In article <sandman-452242993369c375b8198929c57627b8@individual.net>, Sandman <mr@sandman.net>wrote:

Sandman
<https://en.wikipedia.org/wiki/Film_speed#Current_system:_ISO>

"The ISO system defines both an arithmetic and a logarithmic scale. The arithmetic ISO scale corresponds to the arithmetic ASA system, where a doubling of film sensitivity is represented by a doubling of the numerical film speed value. In the logarithmic ISO scale, which corresponds to the DIN scale, adding 3° to the numerical value constitutes a doubling of sensitivity. For example, a film rated ISO 200/24° is twice as sensitive as one rated ISO 100/21°"

That part is rarely used these days, however.

nospam
it's misuse of terminology.

Sandman
Nope.

it definitely is.

iso and f/stops are a logarithmic scale, which you confirm below.

nospam
f/stops are also a logarithmic scale, with each step 1.4x the previous one (f/1.4, 2, 2.8, 4, 5.6...), versus 2x for iso (100, 200, 400, 800, 1600...).

if you're going to call iso an arithmetic scale, then you must also call f/stops an arithmetic scale.

Sandman
http://www.merriam-webster.com/dictionary/arithmetic%20scale "a scale on which the value of a point corresponds to the number of graduations the point is from the scale's zero"

I.e, a doubling of the value (ISO 100 ->200 ->400) is related to a doubling of the scale (for instance).

nope.

read it again.

http://www.merriam-webster.com/dictionary/logarithmic+scale "a scale on which the actual distance of a point from the scale's zero is proportional to the logarithm of the corresponding scale number rather than to the number itself"
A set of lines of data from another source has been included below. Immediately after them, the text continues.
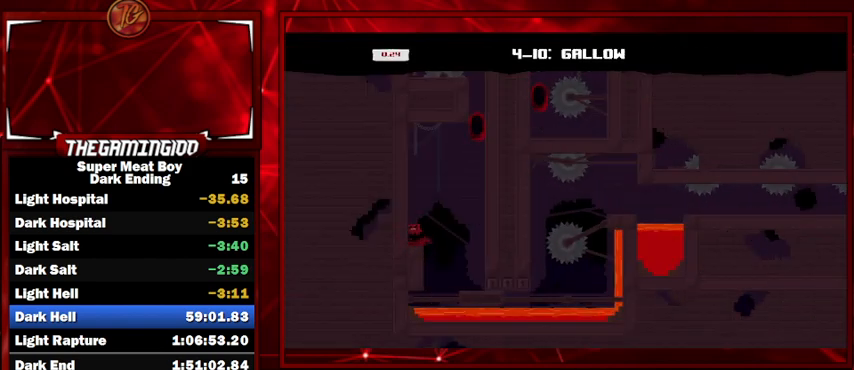
{"keys": ["right", "shift", "space"], "events": [[134, "space", "up"], [200, "left", "up"], [200, "right", "down"], [200, "space", "down"]]}
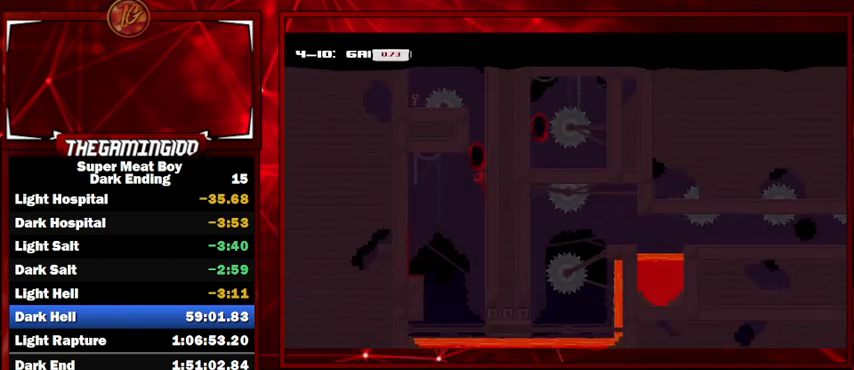
{"keys": ["shift"], "events": [[34, "right", "up"], [100, "space", "up"]]}
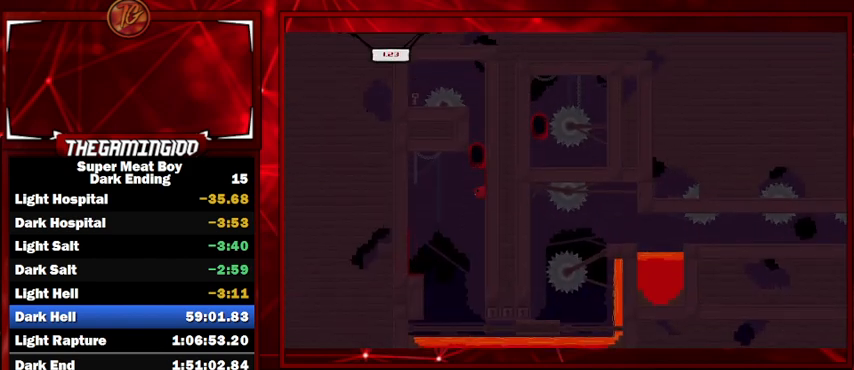
{"keys": ["shift"], "events": []}
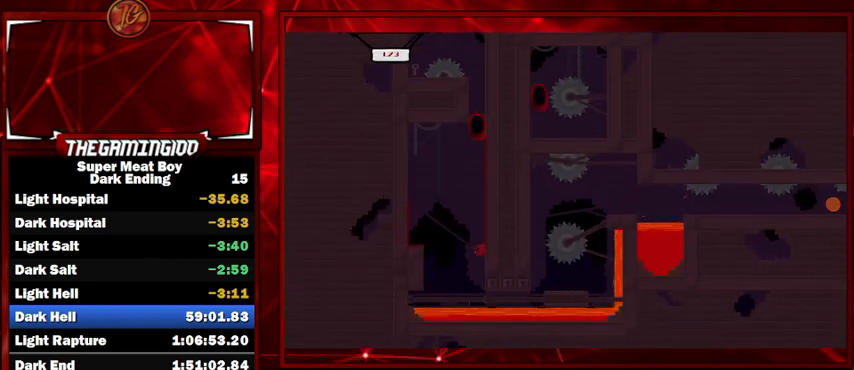
{"keys": ["shift"], "events": []}
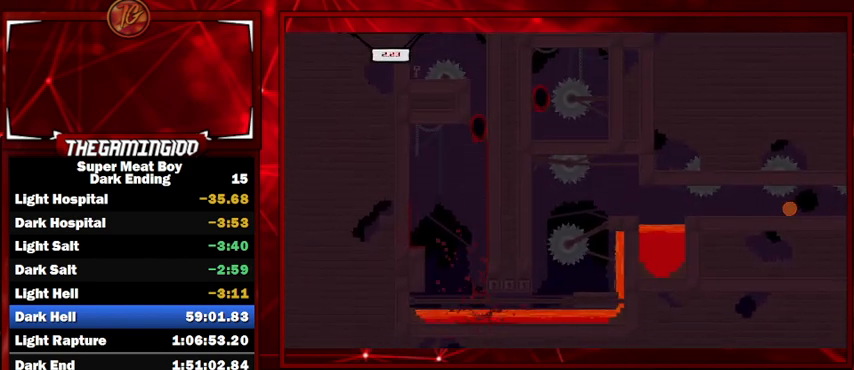
{"keys": ["shift"], "events": []}
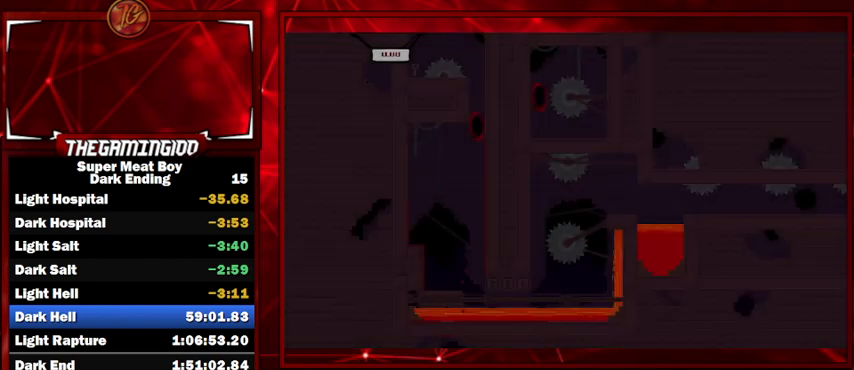
{"keys": ["left", "shift"], "events": [[400, "left", "down"]]}
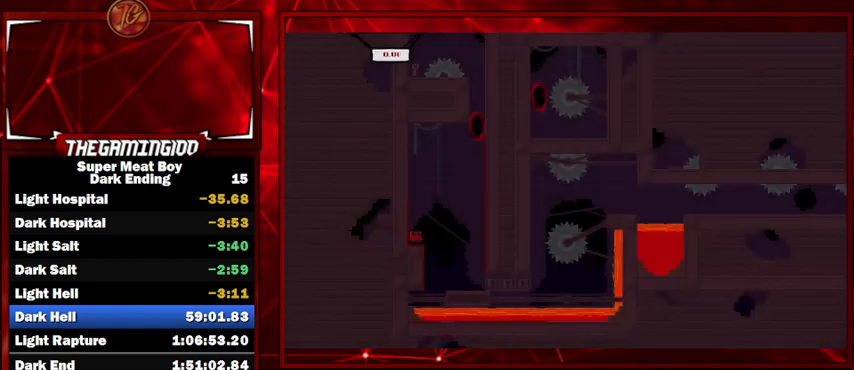
{"keys": ["left", "shift", "space"], "events": [[367, "space", "down"]]}
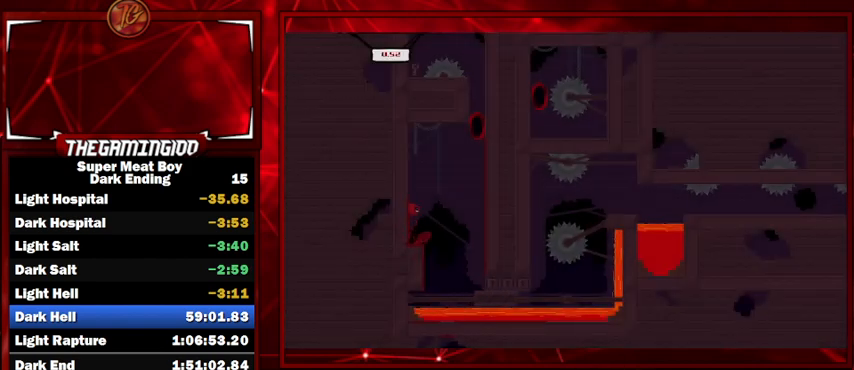
{"keys": ["shift"], "events": [[134, "space", "up"], [200, "left", "up"], [200, "right", "down"], [200, "space", "down"], [467, "right", "up"], [467, "space", "up"]]}
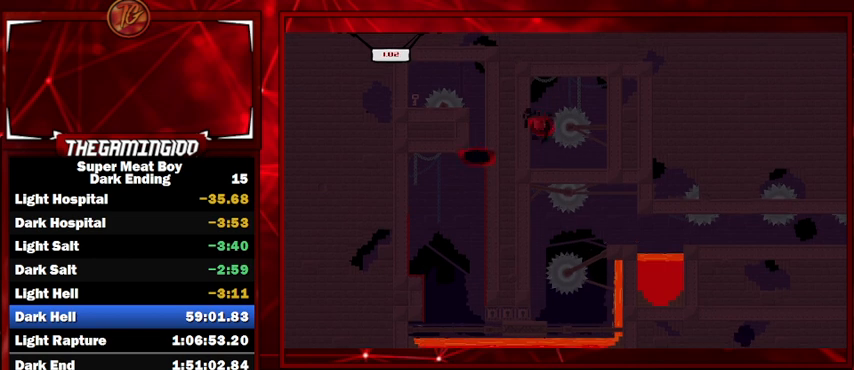
{"keys": ["shift"], "events": []}
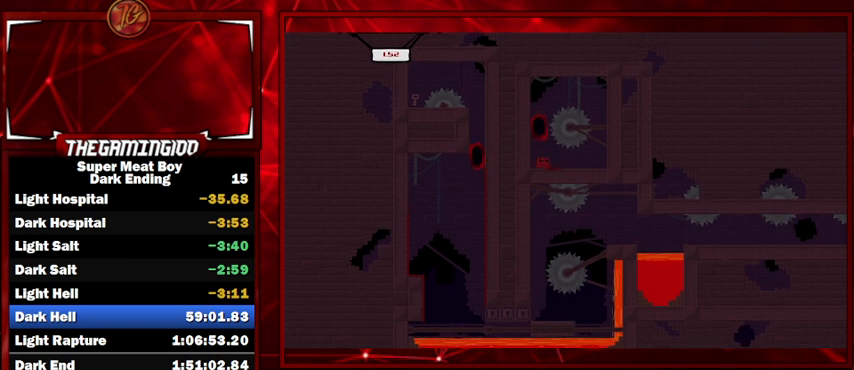
{"keys": ["right", "shift"], "events": [[200, "right", "down"]]}
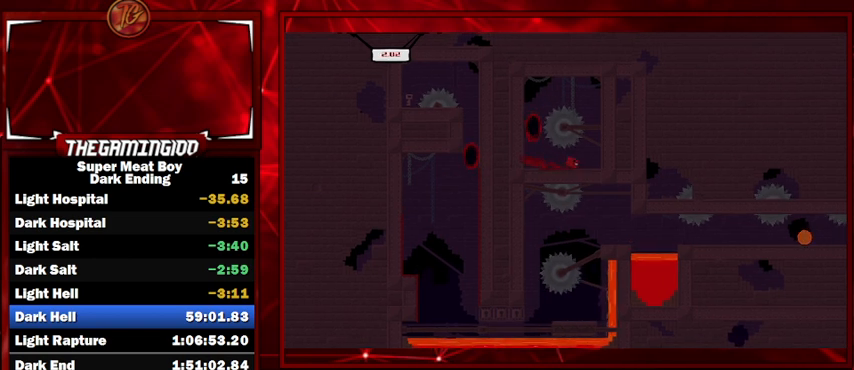
{"keys": ["left", "shift"], "events": [[100, "right", "up"], [134, "left", "down"]]}
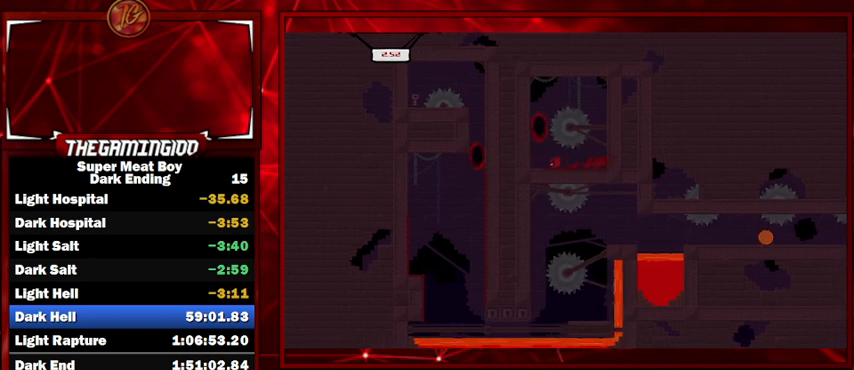
{"keys": ["left", "right", "shift", "space"], "events": [[167, "space", "down"], [334, "space", "up"], [434, "space", "down"], [467, "right", "down"]]}
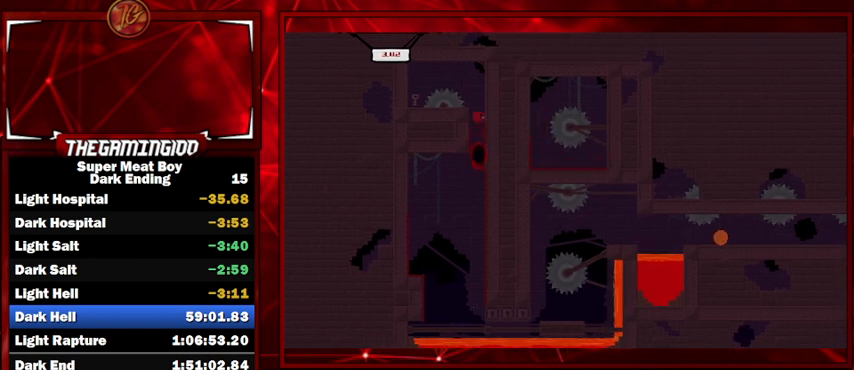
{"keys": ["left", "shift"], "events": [[34, "left", "up"], [67, "space", "up"], [134, "space", "down"], [267, "left", "down"], [267, "right", "up"], [300, "space", "up"]]}
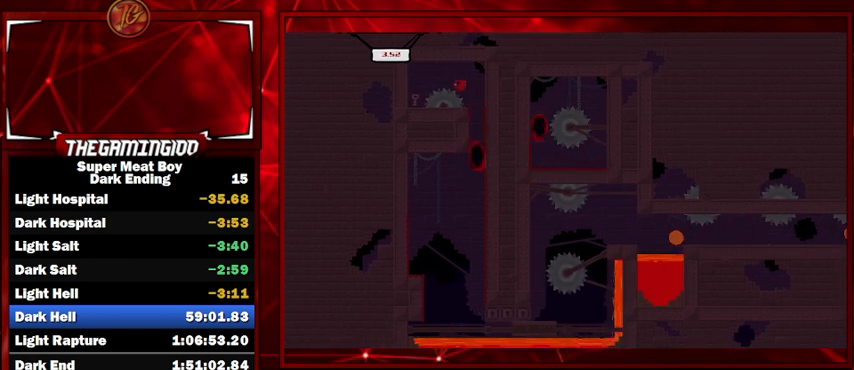
{"keys": ["shift"], "events": [[367, "left", "up"]]}
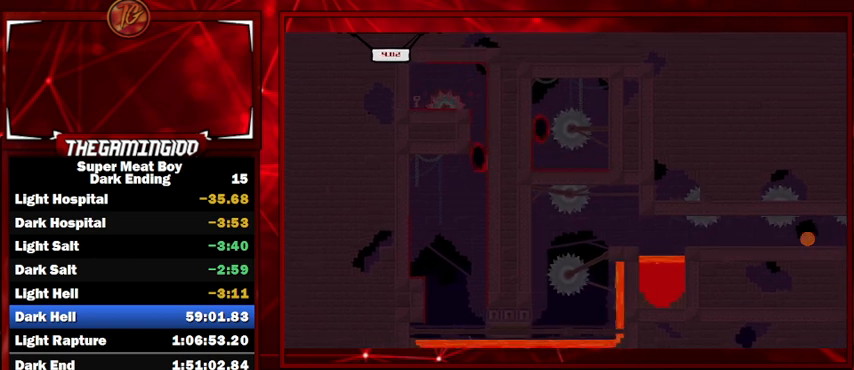
{"keys": ["left", "shift"], "events": [[100, "left", "down"]]}
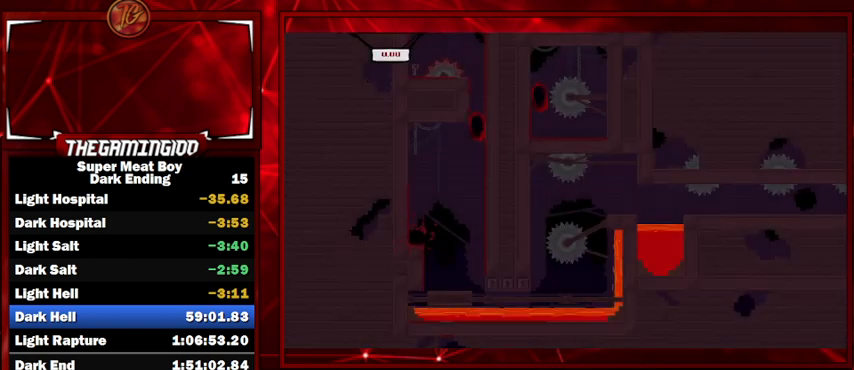
{"keys": ["left", "shift"], "events": []}
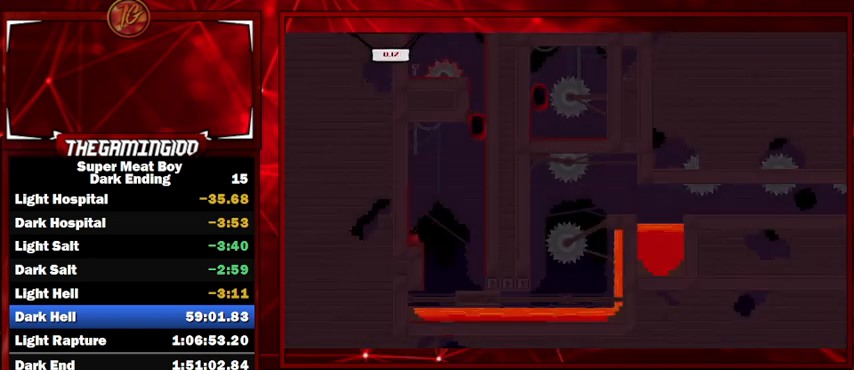
{"keys": ["right", "shift", "space"], "events": [[134, "space", "down"], [334, "space", "up"], [367, "left", "up"], [367, "right", "down"], [367, "space", "down"]]}
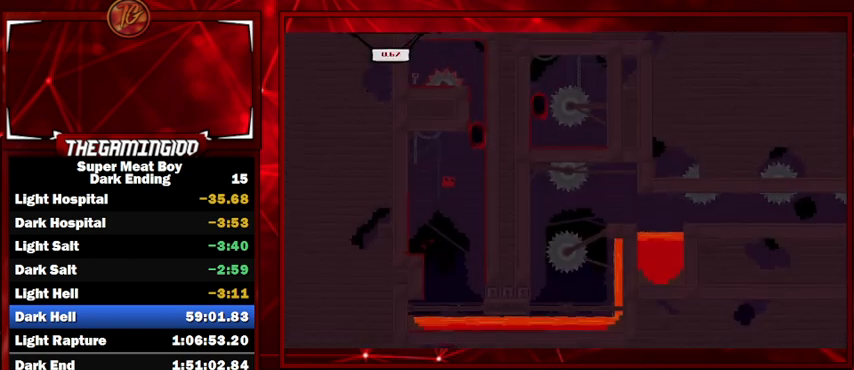
{"keys": ["shift"], "events": [[234, "right", "up"], [234, "space", "up"]]}
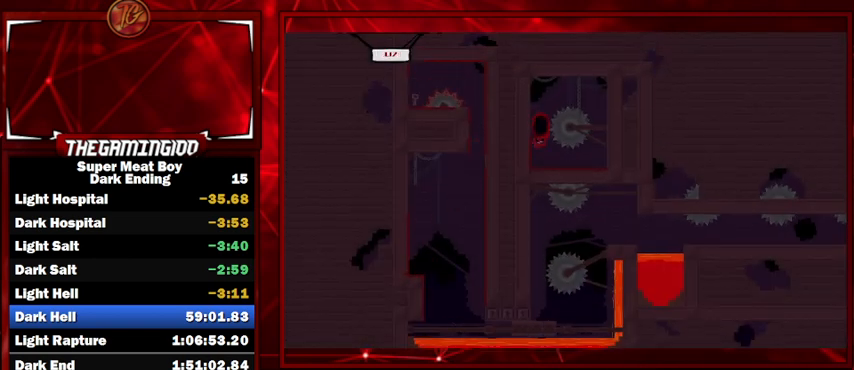
{"keys": ["shift"], "events": []}
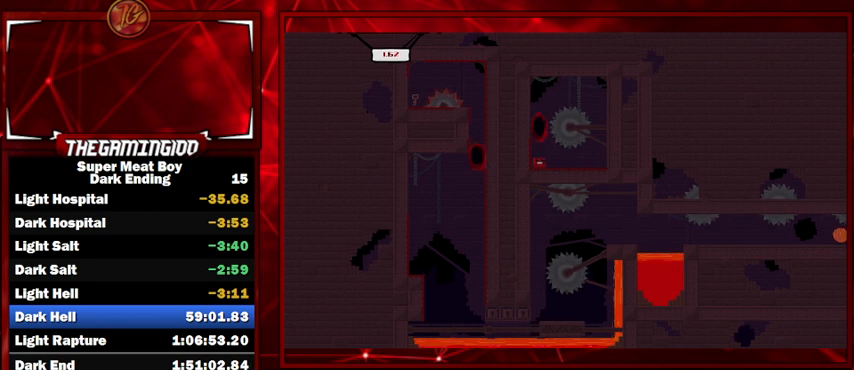
{"keys": ["left", "shift"], "events": [[34, "left", "down"], [267, "space", "down"], [500, "space", "up"]]}
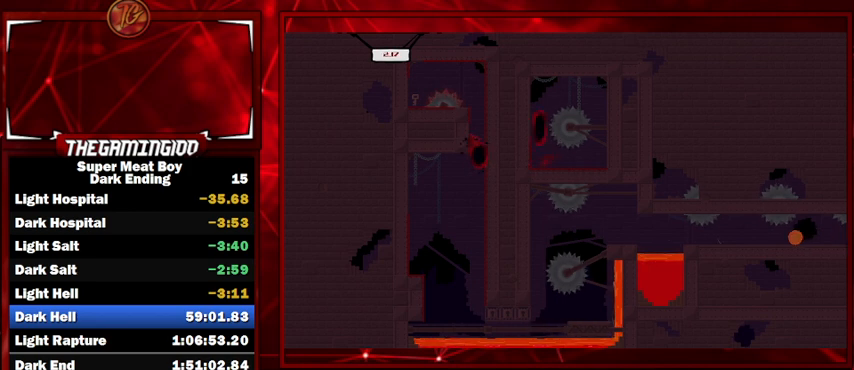
{"keys": ["left", "shift", "space"], "events": [[67, "right", "down"], [67, "space", "down"], [100, "left", "up"], [300, "space", "up"], [400, "left", "down"], [400, "right", "up"], [400, "space", "down"]]}
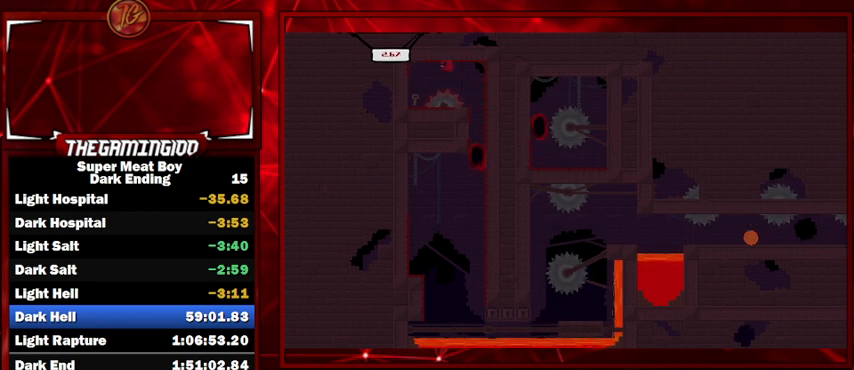
{"keys": ["left", "shift"], "events": [[34, "space", "up"], [167, "left", "up"], [400, "left", "down"]]}
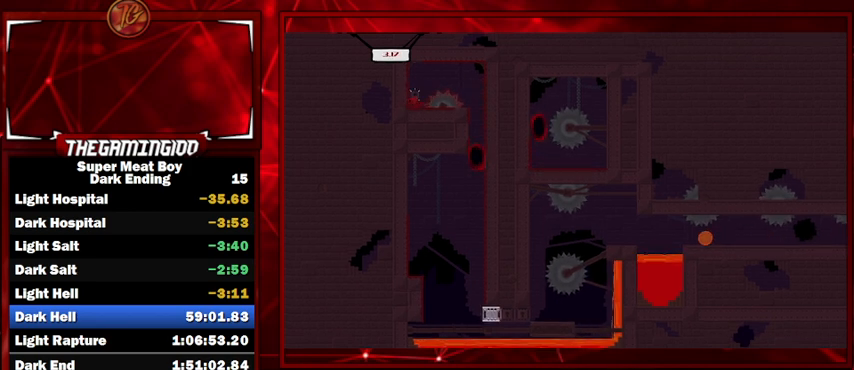
{"keys": ["shift"], "events": [[100, "space", "down"], [134, "right", "down"], [234, "left", "up"], [234, "space", "up"], [267, "space", "down"], [367, "space", "up"], [467, "right", "up"]]}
that *perfectly* describes iso and f/stops.

I.e. a step in the value (DIN 1 ->2 ->3) corresponds to a percentage of the scale.

it's 1/3rd stop for each step.

And yes, f-stops are logarithmic and adheres to this, where each step (f1.4 -> f2 ->f2.8) corresponds to a percentage of the scale.

if f/stops are logarithmic, then so is iso.

the only difference is the multiplier (1.4x versus 2x), aka the logarithm base.